O'CONNOR v. National Motor Club of Texas, Inc.

385 S.W.2d 558, 1964 Tex. App. LEXIS 2465
CourtCourt of Appeals of Texas
DecidedDecember 17, 1964
Docket14513
StatusPublished
Cited by15 cases

This text of 385 S.W.2d 558 (O'CONNOR v. National Motor Club of Texas, Inc.) is published on Counsel Stack Legal Research, covering Court of Appeals of Texas primary law. Counsel Stack provides free access to over 12 million legal documents including statutes, case law, regulations, and constitutions.

Bluebook
O'CONNOR v. National Motor Club of Texas, Inc., 385 S.W.2d 558, 1964 Tex. App. LEXIS 2465 (Tex. Ct. App. 1964).

Opinion

WERLEIN, Justice.

This is an appeal from a temporary injunction granted appellee, National Motor Club of Texas, Inc., enjoining appellants from soliciting the members of the National Motor Club of Texas, Inc. as of July 16, 1964, or before, to drop their membership therein and/or switch to the appellant, National Automobile Association, Inc., membership, or selling to said members of appellee a membership in said National Automobile Association, Inc.

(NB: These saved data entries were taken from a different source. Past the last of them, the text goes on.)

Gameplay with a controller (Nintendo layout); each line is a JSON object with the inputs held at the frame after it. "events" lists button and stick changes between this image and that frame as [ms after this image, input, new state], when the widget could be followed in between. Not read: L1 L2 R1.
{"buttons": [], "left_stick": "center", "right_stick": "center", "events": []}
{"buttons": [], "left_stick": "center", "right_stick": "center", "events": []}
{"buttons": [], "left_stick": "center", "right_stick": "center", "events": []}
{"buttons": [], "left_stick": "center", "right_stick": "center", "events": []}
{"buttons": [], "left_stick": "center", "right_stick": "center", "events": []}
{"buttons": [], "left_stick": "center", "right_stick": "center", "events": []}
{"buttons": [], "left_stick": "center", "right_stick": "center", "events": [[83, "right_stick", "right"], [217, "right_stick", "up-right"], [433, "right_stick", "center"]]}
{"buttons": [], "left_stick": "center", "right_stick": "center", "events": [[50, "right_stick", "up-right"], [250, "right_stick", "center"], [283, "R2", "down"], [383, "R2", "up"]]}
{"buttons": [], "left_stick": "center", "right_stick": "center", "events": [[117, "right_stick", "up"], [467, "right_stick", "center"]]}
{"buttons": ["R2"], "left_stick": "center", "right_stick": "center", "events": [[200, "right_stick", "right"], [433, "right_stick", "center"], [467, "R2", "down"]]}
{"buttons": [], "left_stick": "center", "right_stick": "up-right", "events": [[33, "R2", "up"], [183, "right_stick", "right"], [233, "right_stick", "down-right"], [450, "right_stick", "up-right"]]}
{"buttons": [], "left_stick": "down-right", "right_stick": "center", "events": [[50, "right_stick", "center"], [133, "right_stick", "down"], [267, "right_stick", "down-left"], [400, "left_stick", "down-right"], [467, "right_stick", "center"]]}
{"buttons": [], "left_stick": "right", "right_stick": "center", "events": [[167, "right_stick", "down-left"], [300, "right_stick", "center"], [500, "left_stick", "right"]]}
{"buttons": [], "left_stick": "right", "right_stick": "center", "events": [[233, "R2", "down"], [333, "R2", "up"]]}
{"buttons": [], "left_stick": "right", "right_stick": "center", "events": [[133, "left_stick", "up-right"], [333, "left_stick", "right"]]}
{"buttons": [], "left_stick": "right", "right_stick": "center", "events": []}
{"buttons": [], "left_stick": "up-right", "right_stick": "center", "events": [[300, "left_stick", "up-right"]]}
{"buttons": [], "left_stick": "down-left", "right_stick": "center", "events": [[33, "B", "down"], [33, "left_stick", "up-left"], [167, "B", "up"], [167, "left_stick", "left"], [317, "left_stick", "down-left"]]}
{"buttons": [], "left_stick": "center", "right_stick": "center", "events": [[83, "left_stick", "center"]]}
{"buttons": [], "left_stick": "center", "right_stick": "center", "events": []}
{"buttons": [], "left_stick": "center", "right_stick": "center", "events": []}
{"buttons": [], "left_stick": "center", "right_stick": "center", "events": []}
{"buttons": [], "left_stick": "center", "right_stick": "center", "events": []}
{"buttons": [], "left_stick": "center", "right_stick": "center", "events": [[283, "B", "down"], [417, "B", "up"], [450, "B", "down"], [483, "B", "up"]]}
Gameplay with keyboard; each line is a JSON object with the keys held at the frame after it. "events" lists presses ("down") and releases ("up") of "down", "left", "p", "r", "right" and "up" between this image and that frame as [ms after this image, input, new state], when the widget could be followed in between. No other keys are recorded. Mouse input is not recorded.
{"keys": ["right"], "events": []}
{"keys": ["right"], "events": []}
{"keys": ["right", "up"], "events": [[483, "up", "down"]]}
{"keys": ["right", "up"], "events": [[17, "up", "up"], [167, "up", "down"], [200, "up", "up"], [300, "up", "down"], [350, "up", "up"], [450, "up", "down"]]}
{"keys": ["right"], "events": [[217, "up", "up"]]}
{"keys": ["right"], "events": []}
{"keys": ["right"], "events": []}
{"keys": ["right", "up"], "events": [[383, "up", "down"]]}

Appellants contend that the trial court erred in overruling their special exception to appellee’s affidavit verifying its originally unverified petition since such affidavit was attached to a separate instrument. When appellants excepted to appellee’s unverified original petition, appellee, with leave of court, filed a trial amendment on the day the hearing on the temporary injunction commenced, attaching thereto a verification in proper form of such petition.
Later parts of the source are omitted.